→ PROBLEMS TO WORK ON:
• A. Reproduce the forum excerpt on CPU performance from "And while the" up to and including "140W during that.".
• B. Extend the forum excerpt on CPU performance, picking up directly after its last sentence.

And while the closeness of the single thread GB scores between the 2 machines (4800 vs 5080) would lead you to expect similar performance on record armed tracks in LPX (which are single threaded by design), the reality is very, very different. Moral of the story is the single threaded part of the GB test is fairly useless on predicting real time DAW performance on record armed tracks.


----------



## Symfoniq (Mar 8, 2018)

khollister said:


> ran GB on the iMac Pro. While the single thread score was a bit low (5083 instead of 5200 - I wasn't anal about shutting everything off first), the CPU speed was constant between 4.0 and 4.2 for the first half and then bounced between 3.6 and 4.0 for the 2nd part where it was loading all the cores more. The power was spiking up to the max TDP of 140W during that.
> 
> Clearly either Intel or Apple (or both) have programmed a very different power management profile on the laptops vs the desktop Xeon stuff. I certainly understand what I'm seeing in Logic now, but I still wonder if there is some way influence the down clocking of the mobile CPU.

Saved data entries
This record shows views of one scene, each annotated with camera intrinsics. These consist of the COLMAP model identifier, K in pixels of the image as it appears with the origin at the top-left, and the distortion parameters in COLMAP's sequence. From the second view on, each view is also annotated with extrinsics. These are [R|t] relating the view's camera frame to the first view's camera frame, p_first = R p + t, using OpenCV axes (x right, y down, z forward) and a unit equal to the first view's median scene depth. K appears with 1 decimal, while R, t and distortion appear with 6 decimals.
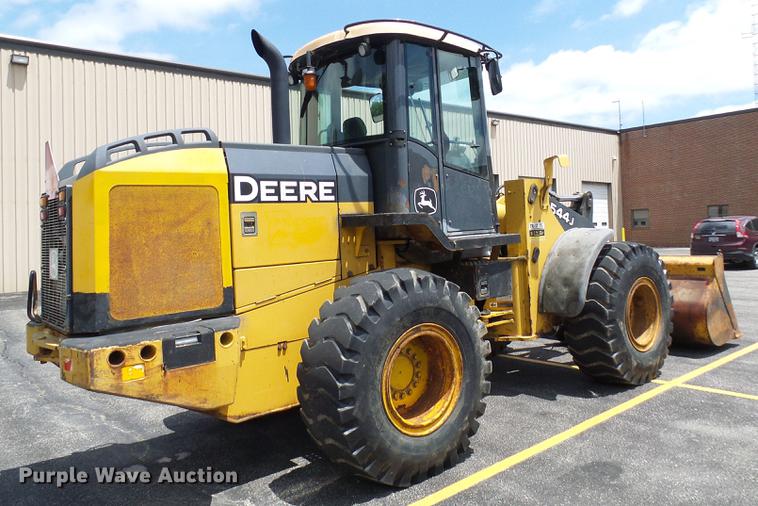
lens RADIAL K [[596.4, 0, 394.3], [0, 596.4, 205.1], [0, 0, 1]] dist [-0.015860, 0.002831]
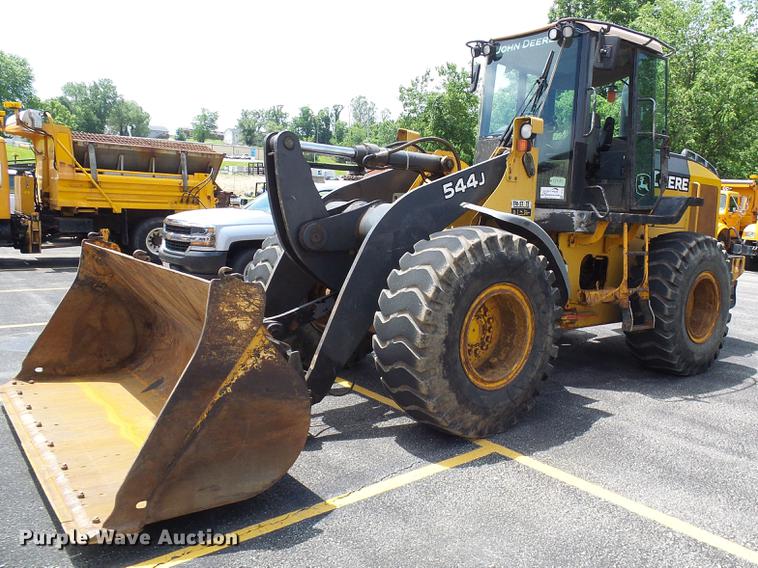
lens RADIAL K [[607.9, 0, 430.3], [0, 607.9, 269.8], [0, 0, 1]] dist [-0.001243, -0.000434]
pose [[0.994818, 0.100697, 0.014074, -0.882193], [-0.101674, 0.986069, 0.131644, 0.063165], [-0.000622, -0.132392, 0.991197, -0.715184]]
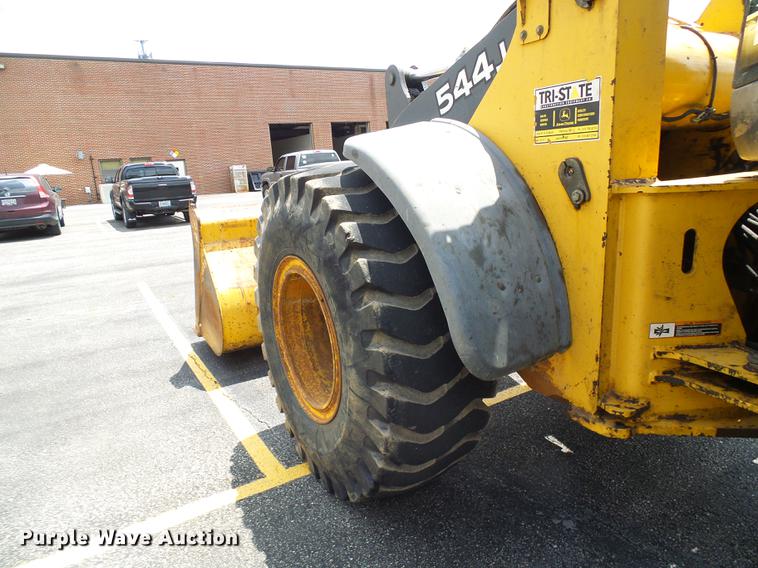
lens RADIAL K [[517.6, 0, 389.6], [0, 517.6, 285.7], [0, 0, 1]] dist [-0.003326, -0.000627]
pose [[-0.157347, 0.298164, -0.941456, -0.231424], [0.088772, 0.953743, 0.287218, 0.090253], [0.983545, -0.038382, -0.176537, 0.506802]]
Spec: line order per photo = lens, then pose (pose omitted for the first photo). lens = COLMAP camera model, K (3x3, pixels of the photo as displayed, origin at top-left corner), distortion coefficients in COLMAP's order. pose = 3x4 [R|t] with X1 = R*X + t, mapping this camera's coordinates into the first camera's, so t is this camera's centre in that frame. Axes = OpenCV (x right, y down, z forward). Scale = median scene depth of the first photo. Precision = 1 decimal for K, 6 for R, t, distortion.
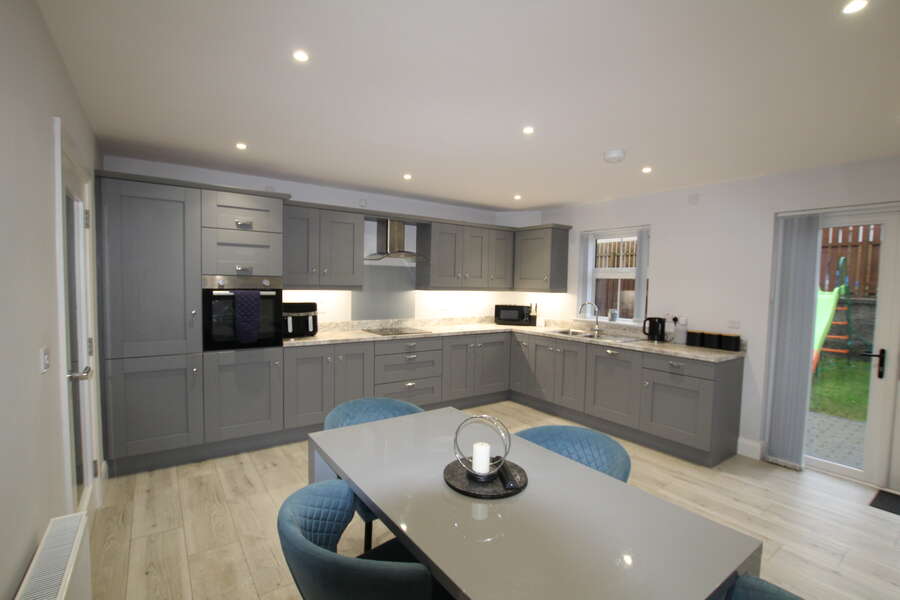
lens RADIAL K [[413.6, 0, 452.5], [0, 413.6, 300.9], [0, 0, 1]] dist [-0.024635, 0.000679]
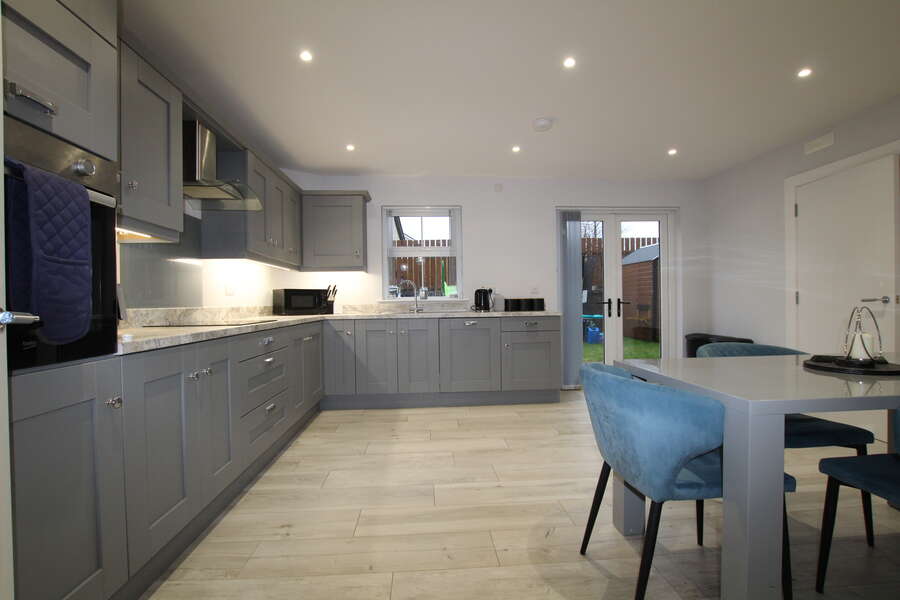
lens RADIAL K [[413.6, 0, 451.6], [0, 413.6, 303.6], [0, 0, 1]] dist [-0.024635, 0.000679]
pose [[0.548242, -0.037421, 0.835482, -0.384613], [0.064637, 0.997906, 0.002281, 0.058852], [-0.833818, 0.052753, 0.549513, 0.382370]]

→ ANSWERS TO THE EXERCISES:
• A.
And while the closeness of the single thread GB scores between the 2 machines (4800 vs 5080) would lead you to expect similar performance on record armed tracks in LPX (which are single threaded by design), the reality is very, very different. Moral of the story is the single threaded part of the GB test is fairly useless on predicting real time DAW performance on record armed tracks.


----------



## Symfoniq (Mar 8, 2018)

khollister said:


> ran GB on the iMac Pro. While the single thread score was a bit low (5083 instead of 5200 - I wasn't anal about shutting everything off first), the CPU speed was constant between 4.0 and 4.2 for the first half and then bounced between 3.6 and 4.0 for the 2nd part where it was loading all the cores more. The power was spiking up to the max TDP of 140W during that.

• B.
> 
> And while the closeness of the single thread GB scores between the 2 machines (4800 vs 5080) would lead you to expect similar performance on record armed tracks in LPX (which are single threaded by design), the reality is very, very different. Moral of the story is the single threaded part of the GB test is fairly useless on predicting real time DAW performance on record armed tracks.



Interesting results.

Intel notes on the spec sheet for these CPUs that the system integrator can customize the TDP down another 10 watts, which would definitely have an impact on Turbo Boost performance since voltage to the CPU would have to be reduced sooner. Can't say for sure if that's the case here, but clearly something other than heat is preventing our CPUs from hitting the max Turbo Boost number. A quick Google search reveals there are other complaints about MacBook Pros never hitting max Turbo Boost, too.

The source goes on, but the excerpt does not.